Sorry, Killzoners, but you don’t live and work in Washington, DC for as long as I have without becoming cynical.

Even my cynical outlook, though, didn’t prepare me for the New Yorker’s revelation in April that the late, presumably great Stephen E. Ambrose was himself a serial fabricator of facts. His claim that his benchmark autobiography of Dwight D. Eisenhower was based on “hundreds and hundreds of hours” of one-on-one interviews was a bit overstated. The real number of interview hours, while apparently hard to nail down specifically, numbered “less than five.” I understand that we all succumb to hyperbole from time to time, but even the forgiving, non-cynical among you have to concede that there’s no innocent way to exaggerate less-than-five into hundreds-and-hundreds.

Ambrose cheated. Apparently, his many Eisenhower-related books (I confess I’ve never read them) are replete with footnotes and annotations referring to these one-on-one interviews that never happened. All those quoted passages, then, really are only quotes from Ambrose’s imagination—a representation of what he thought Ike would have said if asked.
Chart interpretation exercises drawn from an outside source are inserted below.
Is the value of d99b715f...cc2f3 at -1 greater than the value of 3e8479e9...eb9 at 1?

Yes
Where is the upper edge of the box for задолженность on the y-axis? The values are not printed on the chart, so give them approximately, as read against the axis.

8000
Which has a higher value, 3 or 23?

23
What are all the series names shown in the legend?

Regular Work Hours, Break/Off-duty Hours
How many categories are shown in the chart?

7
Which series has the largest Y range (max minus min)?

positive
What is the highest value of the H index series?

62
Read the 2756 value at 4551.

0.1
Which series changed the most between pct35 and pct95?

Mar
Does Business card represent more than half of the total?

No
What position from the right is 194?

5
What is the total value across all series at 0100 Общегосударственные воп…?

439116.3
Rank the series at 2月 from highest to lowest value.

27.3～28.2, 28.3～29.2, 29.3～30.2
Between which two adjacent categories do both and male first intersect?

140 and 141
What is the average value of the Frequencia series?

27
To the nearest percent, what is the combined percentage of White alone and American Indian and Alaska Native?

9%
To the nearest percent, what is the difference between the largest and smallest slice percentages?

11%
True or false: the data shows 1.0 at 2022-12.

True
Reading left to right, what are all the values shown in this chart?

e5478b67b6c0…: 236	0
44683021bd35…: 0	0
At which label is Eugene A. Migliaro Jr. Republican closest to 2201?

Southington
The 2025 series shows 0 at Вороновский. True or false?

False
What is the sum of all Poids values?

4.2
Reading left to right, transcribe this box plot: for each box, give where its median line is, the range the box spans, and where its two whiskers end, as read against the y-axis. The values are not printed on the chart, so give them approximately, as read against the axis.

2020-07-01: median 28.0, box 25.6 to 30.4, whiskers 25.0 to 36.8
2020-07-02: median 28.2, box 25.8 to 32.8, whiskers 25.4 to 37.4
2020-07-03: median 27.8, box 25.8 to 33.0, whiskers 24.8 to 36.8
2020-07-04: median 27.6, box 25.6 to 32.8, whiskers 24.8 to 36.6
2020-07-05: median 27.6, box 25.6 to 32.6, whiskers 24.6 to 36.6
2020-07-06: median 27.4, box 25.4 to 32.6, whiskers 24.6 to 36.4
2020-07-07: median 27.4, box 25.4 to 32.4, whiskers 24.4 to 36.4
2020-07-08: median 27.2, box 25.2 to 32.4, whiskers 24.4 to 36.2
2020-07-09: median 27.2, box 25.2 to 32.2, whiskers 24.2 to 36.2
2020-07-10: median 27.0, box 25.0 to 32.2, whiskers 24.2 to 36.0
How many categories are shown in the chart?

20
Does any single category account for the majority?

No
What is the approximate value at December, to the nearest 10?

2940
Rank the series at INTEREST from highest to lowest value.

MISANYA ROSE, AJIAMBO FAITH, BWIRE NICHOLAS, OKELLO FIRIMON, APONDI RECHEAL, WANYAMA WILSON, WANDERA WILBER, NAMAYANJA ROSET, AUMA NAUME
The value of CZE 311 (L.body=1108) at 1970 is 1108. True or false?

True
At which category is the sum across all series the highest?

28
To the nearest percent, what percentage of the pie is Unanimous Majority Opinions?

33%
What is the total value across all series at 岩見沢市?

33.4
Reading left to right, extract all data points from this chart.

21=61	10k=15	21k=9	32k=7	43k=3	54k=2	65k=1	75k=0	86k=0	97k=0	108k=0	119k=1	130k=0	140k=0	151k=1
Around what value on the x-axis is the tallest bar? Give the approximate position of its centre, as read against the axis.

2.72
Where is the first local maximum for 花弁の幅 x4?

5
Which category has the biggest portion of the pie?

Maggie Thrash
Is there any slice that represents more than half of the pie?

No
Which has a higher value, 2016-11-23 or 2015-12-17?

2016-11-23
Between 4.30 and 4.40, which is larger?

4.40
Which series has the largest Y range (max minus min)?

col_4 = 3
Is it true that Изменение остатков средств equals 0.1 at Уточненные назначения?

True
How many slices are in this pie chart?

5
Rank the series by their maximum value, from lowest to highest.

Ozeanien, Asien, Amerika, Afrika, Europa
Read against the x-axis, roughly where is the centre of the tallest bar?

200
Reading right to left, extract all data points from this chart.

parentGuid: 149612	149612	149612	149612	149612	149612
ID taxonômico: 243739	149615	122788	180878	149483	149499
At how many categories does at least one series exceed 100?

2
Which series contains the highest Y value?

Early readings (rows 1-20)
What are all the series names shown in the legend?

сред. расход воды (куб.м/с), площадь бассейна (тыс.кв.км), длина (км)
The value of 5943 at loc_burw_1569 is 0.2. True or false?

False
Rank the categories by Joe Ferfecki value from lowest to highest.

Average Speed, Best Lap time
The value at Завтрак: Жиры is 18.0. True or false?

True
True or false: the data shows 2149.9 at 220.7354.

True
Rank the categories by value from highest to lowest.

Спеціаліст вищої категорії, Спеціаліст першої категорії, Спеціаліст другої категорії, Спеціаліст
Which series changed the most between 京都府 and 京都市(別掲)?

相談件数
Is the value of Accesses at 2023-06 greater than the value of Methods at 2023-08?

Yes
This one hurts, folks. We’re talking about the author of Band of Brothers here. The author of D-Day. The guy was a freaking brilliant author. He just, you know, made up a lot of his nonfiction facts. The income from his work, however, was very real, and I’m sure that continuing royalties will continue to pay a lot of bills for his descendents.

Let’s be clear: I don’t begrudge the Ambrose estate a penny. Nor do I begrudge the incomes of Messrs. Frey and Glass. They’re gifted writers who understood the markets they were selling to, and they gave their publishers exactly what they craved. I think the authors did a crappy unethical thing, but I know a lot of people who make their livings doing crappy unethical things. (I mentioned that I work in Washington, right?)

When Kurt Muse and I wrote my only nonfiction opus, Six Minutes to Freedom, I made it clear from the beginning that while the story would be 100% true, I was going to take shortcuts for the sake of pacing. Since I was changing names anyway—a requirement of many of the participants before they would agree to be interviewed—what difference would it make if I combined some personalities and created dialogue that represented the gist of what was said, even if the direct quotes were fabricated? Hell, in the “true” movie The Perfect Storm, Warner Brothers took us into the wheelhouse to witness the conversations of people who never lived to be interviewed, and the world ate it up.

Unlike the other examples I mention of fabrication, when I wrote Six Minutes to Freedom, I was protective enough of my integrity as an author to clearly explain my shortcuts in my Author’s Note. I was honest. And I paid a price. More than a few nonfiction purists objected to my admitted juggling of reality, preferring, no doubt, to read works of history by true scholars like Stephen E. Ambrose. He used footnotes and everything.

So, Killzoners, what do you think? Borrowing from the great Stephen Colbert, is “truthiness” a high enough standard in the world of nonfiction? On a scale that measures ethics alone, absent personal preference, are the offenses of Frey, Glass and Ambrose all equal? And the depressing, distressing elephant in the room: Does any of it matter in the end if the little white scholarly lies sell books?